Noch vor wenigen Jahren haben viele europäische Unternehmen ihr Heil in einer stärkeren Internationalisierung gesucht, vor allem im Wachstumsmarkt China. Aber inzwischen macht sich Europa Gedanken um seine Abhängigkeiten: Militärisch abhängig von den USA, wirtschaftlich von Rohstoffimporten, Lieferketten und Absatzmärkten in Übersee. Gleichzeitig schotten sich die einst attraktiven Absatzmärkte USA und China zunehmend gegen Einfuhren ab. Europa muss sich selbst der offenen Bedrohung durch Russland erwehren, darf nicht mit Rohstoffimporten erpressbar sein und seine Lieferketten weniger angreifbar machen. „Onshoring“, also die strategische Rückverlagerung oder Ansiedlung von Produktions- oder Dienstleistungsaktivitäten aus dem Ausland zurück nach Europa, dürfte ein Trend der kommenden Jahre sein. Europa wird sich in dieser neuen Weltordnung stärker auf sich selbst fokussieren. Der EU-Binnenmarkt ist der größte wirklich funktionierende Binnenmarkt der Welt: Er umfasst rund 450 Millionen Konsumenten in den 27 EU-Mitgliedstaaten sowie Island, Liechtenstein, Norwegen und der Schweiz und ist damit größer als die USA. Zudem schädigt Trump mit seinen zahlreichen Eingriffen in die Märkte und seiner isolationistischen Politik auf Dauer die US-Volkswirtschaft, statt sie zu stärken. Zwar dürften auch in Europa die Eingriffe in die Märkte eher zu- als abnehmen, häufig aber wohl mit dem Ziel, das „Onshoring“ zu fördern. Bei europäischen Konzernen mit hohen Investitionen in China wie BASF und Volkswagen sehen wir Risiken, zumal China nicht mehr der stark wachsende Absatzmarkt ist, sondern zunehmend ein Konkurrent.

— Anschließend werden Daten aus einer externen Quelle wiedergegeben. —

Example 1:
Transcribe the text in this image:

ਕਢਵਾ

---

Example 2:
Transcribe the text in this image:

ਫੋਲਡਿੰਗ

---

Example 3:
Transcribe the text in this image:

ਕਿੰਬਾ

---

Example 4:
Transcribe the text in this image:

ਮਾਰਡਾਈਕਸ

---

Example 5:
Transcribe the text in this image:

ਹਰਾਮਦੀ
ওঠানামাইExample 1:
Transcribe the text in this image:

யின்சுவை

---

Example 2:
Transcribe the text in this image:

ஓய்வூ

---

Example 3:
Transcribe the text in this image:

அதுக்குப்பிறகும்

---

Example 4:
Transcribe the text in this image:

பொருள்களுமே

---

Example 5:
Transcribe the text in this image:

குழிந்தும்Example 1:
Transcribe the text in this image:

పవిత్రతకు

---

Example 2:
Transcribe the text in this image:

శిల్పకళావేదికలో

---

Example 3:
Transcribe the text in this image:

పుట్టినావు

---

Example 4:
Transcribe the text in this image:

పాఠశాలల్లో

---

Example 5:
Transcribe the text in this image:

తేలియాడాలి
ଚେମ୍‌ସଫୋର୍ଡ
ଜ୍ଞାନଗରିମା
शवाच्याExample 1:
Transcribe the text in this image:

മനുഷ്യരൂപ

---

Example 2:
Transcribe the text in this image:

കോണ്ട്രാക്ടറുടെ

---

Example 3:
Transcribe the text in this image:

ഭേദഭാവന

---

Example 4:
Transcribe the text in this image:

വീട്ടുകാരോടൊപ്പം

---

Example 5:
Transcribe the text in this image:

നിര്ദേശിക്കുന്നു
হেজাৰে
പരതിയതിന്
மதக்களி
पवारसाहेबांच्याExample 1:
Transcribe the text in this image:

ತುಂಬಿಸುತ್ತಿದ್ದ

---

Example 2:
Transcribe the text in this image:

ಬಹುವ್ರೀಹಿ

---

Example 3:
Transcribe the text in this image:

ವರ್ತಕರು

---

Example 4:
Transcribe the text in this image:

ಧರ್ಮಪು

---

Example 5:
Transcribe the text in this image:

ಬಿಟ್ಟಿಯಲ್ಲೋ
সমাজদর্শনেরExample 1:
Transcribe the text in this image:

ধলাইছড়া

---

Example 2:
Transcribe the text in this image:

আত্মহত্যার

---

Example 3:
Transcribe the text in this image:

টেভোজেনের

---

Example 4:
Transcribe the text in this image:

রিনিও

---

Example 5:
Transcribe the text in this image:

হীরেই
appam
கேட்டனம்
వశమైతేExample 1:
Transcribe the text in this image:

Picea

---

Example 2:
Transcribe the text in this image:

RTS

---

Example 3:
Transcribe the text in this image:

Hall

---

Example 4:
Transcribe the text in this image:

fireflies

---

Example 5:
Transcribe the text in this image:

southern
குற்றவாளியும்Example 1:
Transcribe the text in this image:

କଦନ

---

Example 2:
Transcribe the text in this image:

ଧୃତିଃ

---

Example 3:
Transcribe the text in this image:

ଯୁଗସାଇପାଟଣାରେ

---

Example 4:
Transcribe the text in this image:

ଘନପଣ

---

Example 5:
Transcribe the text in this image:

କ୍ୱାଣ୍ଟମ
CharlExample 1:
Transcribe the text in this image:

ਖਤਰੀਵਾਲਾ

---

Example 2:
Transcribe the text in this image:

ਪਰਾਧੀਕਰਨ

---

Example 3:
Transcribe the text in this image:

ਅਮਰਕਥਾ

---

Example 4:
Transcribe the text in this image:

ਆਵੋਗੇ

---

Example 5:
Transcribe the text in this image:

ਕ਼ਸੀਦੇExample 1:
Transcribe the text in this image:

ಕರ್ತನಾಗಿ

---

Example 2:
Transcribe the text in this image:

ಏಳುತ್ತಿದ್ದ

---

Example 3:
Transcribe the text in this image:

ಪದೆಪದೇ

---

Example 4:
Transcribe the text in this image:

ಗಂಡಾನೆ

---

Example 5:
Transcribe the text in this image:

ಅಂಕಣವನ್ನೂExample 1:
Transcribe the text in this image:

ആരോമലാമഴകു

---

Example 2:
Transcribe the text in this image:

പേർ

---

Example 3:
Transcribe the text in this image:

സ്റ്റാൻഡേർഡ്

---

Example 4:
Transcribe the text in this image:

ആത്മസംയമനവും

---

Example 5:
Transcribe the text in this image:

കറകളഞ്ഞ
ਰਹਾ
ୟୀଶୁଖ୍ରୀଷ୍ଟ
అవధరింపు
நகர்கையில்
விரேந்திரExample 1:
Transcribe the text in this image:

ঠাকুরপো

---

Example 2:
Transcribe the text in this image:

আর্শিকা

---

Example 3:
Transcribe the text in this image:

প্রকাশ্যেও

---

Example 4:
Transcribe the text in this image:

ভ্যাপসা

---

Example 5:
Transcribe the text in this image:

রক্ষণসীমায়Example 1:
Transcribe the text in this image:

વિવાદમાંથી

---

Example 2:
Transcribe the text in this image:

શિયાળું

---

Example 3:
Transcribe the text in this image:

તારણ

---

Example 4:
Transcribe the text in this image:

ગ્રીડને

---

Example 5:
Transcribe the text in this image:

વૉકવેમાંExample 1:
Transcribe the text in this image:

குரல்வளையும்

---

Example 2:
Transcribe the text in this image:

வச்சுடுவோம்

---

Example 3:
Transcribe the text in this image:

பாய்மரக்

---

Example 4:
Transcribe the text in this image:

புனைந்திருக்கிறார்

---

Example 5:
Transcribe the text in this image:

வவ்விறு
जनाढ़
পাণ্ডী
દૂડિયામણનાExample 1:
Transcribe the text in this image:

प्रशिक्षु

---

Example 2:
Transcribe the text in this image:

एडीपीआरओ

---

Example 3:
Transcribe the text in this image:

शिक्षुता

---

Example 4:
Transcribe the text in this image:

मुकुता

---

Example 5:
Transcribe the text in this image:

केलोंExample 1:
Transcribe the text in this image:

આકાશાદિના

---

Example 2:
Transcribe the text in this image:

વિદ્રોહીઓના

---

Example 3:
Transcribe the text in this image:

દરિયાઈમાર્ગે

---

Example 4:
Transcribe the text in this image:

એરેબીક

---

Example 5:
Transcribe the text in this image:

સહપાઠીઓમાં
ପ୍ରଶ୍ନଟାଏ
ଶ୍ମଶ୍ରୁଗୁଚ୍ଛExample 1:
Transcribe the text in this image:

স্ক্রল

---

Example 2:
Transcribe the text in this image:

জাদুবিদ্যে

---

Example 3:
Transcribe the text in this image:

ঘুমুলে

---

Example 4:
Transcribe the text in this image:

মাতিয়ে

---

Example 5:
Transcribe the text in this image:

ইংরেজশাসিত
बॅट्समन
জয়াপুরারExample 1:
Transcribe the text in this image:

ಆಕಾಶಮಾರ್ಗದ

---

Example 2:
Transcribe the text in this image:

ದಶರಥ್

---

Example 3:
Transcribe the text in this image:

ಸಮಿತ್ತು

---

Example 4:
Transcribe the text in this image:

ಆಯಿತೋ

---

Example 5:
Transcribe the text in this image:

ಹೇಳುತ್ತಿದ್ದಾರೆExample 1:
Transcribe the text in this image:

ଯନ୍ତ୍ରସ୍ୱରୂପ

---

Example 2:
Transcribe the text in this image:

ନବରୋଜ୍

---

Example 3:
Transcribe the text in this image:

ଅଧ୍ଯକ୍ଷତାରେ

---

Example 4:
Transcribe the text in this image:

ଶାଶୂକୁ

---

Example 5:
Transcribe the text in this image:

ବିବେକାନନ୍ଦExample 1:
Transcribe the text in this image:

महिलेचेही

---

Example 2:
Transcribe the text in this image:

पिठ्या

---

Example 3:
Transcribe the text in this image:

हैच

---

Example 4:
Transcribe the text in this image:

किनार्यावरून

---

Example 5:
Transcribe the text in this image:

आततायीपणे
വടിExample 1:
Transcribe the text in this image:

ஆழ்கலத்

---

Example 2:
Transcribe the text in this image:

Potenzielle Gewinner sind vielmehr Unternehmen, die auf dem großen europäischen Binnenmarkt erfolgreich sind. Ein Beispiel dafür ist die Finanzbranche: Europäische Banken und Versicherungen sind außerhalb Europas eher wenig aktiv, haben aber umgekehrt in Europa wenig Konkurrenz von außerhalb. Schon seit einigen Jahren sind wir beispielsweise in Société Générale, SCOR, AXA und ASR Nederland investiert und haben es nicht bereut.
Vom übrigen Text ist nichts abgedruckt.